Dataset entries:
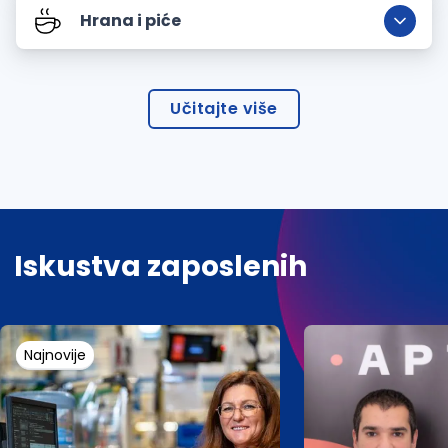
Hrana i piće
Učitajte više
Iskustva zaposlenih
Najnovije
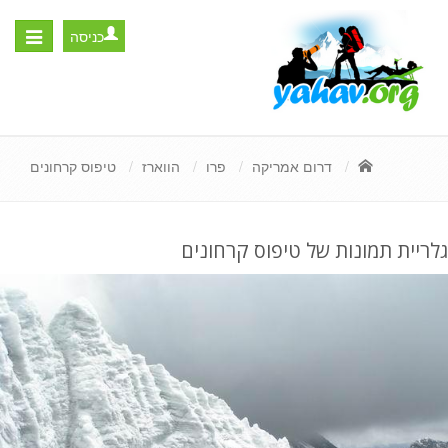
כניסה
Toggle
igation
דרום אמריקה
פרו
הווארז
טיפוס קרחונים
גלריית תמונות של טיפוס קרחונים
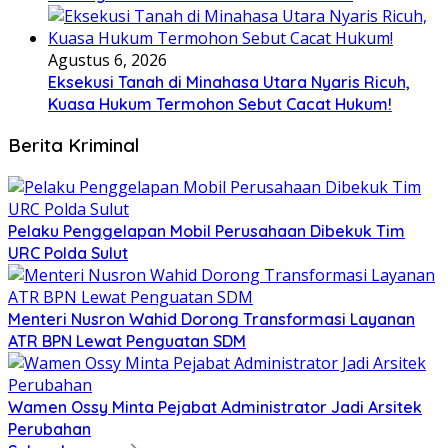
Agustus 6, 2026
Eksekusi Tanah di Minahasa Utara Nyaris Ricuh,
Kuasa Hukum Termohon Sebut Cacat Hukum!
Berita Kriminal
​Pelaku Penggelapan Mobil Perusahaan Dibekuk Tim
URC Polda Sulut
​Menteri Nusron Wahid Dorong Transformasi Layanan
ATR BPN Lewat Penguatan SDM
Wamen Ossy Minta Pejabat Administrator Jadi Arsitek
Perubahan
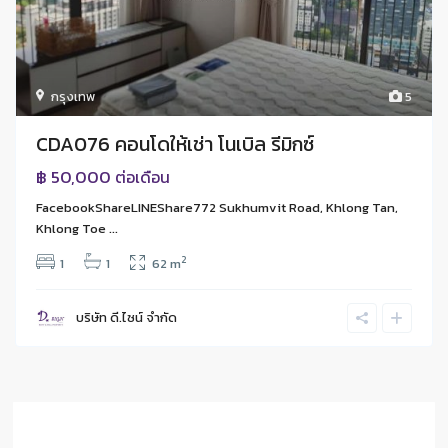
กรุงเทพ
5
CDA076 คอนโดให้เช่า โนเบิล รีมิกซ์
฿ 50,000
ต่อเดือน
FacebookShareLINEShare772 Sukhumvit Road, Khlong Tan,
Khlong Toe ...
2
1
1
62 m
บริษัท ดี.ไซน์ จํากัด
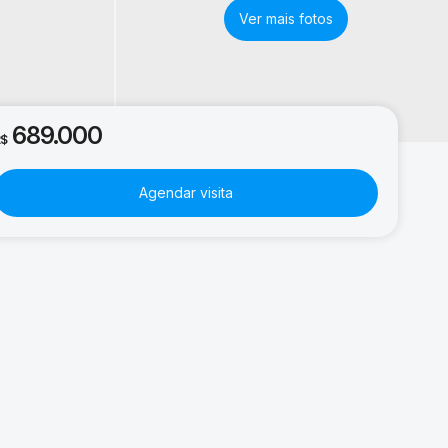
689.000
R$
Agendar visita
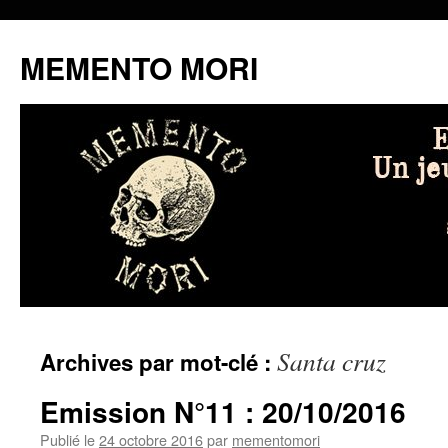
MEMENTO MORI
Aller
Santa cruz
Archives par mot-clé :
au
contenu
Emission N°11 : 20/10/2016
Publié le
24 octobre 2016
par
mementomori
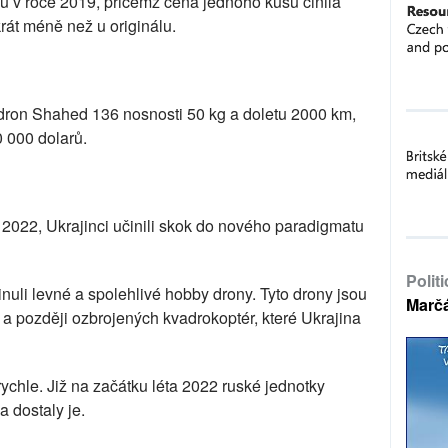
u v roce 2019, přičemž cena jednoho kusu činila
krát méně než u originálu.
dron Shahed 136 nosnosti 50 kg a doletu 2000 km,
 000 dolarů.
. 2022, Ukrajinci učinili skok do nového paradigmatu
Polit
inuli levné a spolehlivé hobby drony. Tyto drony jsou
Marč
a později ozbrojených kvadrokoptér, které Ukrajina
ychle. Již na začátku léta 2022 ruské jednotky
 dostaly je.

# Assigned task:
The records need to be restated word for word, minus any images.

# Task solution:
Hrana i piće
Učitajte više
Iskustva zaposlenih
Najnovije
כניסה
Toggle
igation
דרום אמריקה
פרו
הווארז
טיפוס קרחונים
גלריית תמונות של טיפוס קרחונים
Agustus 6, 2026
Eksekusi Tanah di Minahasa Utara Nyaris Ricuh,
Kuasa Hukum Termohon Sebut Cacat Hukum!
Berita Kriminal
​Pelaku Penggelapan Mobil Perusahaan Dibekuk Tim
URC Polda Sulut
​Menteri Nusron Wahid Dorong Transformasi Layanan
ATR BPN Lewat Penguatan SDM
Wamen Ossy Minta Pejabat Administrator Jadi Arsitek
Perubahan
กรุงเทพ
5
CDA076 คอนโดให้เช่า โนเบิล รีมิกซ์
฿ 50,000
ต่อเดือน
FacebookShareLINEShare772 Sukhumvit Road, Khlong Tan,
Khlong Toe ...
2
1
1
62 m
บริษัท ดี.ไซน์ จํากัด
689.000
R$
Agendar visita
MEMENTO MORI
Aller
Santa cruz
Archives par mot-clé :
au
contenu
Emission N°11 : 20/10/2016
Publié le
24 octobre 2016
par
mementomori
u v roce 2019, přičemž cena jednoho kusu činila
krát méně než u originálu.
dron Shahed 136 nosnosti 50 kg a doletu 2000 km,
 000 dolarů.
. 2022, Ukrajinci učinili skok do nového paradigmatu
Polit
inuli levné a spolehlivé hobby drony. Tyto drony jsou
Marč
a později ozbrojených kvadrokoptér, které Ukrajina
ychle. Již na začátku léta 2022 ruské jednotky
 dostaly je.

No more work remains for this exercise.